# How do you use half angle identities to solve equations?

Apr 12, 2015

Common Half angle identity:
1. $\sin a = 2 \sin \left(\frac{a}{2}\right) \cdot \cos \left(\frac{a}{2}\right)$

Half angle Identities in term of t = tan a/2.
2. $\sin a = \frac{2 t}{1 + {t}^{2}}$

3.$\cos a = \frac{1 - {t}^{2}}{1 + {t}^{2}}$

1. $\tan a = \frac{2 t}{1 - {t}^{2}} .$

Use of half angle identities to solve trig equations.

Example. Solve $\cos x + 2 \cdot \sin x = 1 + \tan \left(\frac{x}{2}\right) .$
Solution.

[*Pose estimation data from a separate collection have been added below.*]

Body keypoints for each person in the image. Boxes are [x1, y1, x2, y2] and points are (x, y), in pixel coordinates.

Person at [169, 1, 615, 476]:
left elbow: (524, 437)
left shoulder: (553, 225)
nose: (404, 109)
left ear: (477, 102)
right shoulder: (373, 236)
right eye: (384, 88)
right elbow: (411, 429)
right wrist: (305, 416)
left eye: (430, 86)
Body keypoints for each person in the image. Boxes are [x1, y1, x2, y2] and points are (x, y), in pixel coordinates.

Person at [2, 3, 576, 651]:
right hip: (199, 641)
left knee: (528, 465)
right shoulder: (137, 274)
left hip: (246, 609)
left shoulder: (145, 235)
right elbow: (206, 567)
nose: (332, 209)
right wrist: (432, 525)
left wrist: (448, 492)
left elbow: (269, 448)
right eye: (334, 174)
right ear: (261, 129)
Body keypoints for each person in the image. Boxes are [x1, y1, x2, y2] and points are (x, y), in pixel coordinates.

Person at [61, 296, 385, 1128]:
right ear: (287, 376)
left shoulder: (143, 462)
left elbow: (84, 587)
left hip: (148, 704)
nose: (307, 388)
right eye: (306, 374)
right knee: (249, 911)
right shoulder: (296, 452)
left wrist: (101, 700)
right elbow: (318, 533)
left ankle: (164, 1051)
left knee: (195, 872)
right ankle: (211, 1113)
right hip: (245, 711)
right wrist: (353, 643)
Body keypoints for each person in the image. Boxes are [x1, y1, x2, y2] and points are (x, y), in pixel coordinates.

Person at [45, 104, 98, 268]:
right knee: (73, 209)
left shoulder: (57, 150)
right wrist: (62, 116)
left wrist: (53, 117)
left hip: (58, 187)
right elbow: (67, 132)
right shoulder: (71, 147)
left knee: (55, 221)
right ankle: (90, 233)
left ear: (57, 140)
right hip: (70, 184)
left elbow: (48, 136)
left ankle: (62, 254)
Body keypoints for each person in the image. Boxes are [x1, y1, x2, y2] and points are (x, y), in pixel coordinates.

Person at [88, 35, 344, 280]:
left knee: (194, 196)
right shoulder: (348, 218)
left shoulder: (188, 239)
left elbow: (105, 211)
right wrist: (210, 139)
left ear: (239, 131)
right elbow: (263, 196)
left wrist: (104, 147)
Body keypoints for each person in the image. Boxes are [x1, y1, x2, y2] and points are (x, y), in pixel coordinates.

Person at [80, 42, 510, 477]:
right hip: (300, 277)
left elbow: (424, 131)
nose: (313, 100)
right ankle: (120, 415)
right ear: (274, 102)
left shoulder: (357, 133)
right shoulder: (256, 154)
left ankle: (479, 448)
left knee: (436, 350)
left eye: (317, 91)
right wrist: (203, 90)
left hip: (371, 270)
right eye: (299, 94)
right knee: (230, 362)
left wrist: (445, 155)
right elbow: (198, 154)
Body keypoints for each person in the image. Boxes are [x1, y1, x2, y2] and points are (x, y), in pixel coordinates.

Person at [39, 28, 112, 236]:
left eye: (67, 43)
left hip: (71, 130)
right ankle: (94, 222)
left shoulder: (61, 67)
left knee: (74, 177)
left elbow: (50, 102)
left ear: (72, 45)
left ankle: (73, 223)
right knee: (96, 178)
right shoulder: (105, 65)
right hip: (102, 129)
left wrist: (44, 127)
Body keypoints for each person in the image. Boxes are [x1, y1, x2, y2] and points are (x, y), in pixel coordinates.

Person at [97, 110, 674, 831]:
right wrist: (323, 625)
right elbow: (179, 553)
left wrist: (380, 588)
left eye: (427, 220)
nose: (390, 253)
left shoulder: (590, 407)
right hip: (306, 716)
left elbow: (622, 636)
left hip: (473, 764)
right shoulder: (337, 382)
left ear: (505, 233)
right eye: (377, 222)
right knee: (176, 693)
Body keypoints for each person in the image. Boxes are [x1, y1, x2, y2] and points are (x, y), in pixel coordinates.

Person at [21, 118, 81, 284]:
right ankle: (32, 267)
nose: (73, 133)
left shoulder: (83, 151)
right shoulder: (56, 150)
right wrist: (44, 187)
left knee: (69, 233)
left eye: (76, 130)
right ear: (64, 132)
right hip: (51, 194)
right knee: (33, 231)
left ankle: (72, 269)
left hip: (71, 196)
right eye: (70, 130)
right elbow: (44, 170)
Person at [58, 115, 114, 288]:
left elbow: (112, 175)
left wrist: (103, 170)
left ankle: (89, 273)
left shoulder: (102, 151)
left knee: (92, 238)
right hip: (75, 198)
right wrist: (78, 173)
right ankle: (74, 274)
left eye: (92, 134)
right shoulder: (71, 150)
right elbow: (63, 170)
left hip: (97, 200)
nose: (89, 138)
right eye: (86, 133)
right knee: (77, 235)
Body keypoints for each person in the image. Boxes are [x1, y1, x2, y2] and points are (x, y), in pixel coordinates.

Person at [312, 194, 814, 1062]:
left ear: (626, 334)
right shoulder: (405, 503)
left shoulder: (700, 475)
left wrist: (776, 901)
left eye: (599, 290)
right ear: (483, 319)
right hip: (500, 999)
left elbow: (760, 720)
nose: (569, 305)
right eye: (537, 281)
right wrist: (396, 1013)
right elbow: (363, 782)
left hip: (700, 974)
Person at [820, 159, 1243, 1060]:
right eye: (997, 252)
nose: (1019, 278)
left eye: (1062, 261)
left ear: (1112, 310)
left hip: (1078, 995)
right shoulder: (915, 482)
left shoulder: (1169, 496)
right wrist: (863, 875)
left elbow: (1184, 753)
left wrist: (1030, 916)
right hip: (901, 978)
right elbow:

Call $t = \tan \left(\frac{x}{2}\right)$. Use half angle identities (2) and (3) to transform the equation.

$\frac{1 - {t}^{2}}{4} + \frac{1 + {t}^{2}}{4} = 1 + t .$

$1 - {t}^{2} + 4 t = \left(1 + t\right) \left(1 + {t}^{2}\right)$

${t}^{3} + 2 {t}^{2} - 3 t = t \cdot \left({t}^{2} + 2 t - 3\right) = 0.$

Next, solve the $3$ basic trig equations: tan (x/2) = t = 0; tan (x/2) = -3; and $\tan \left(\frac{x}{2}\right) = 1.$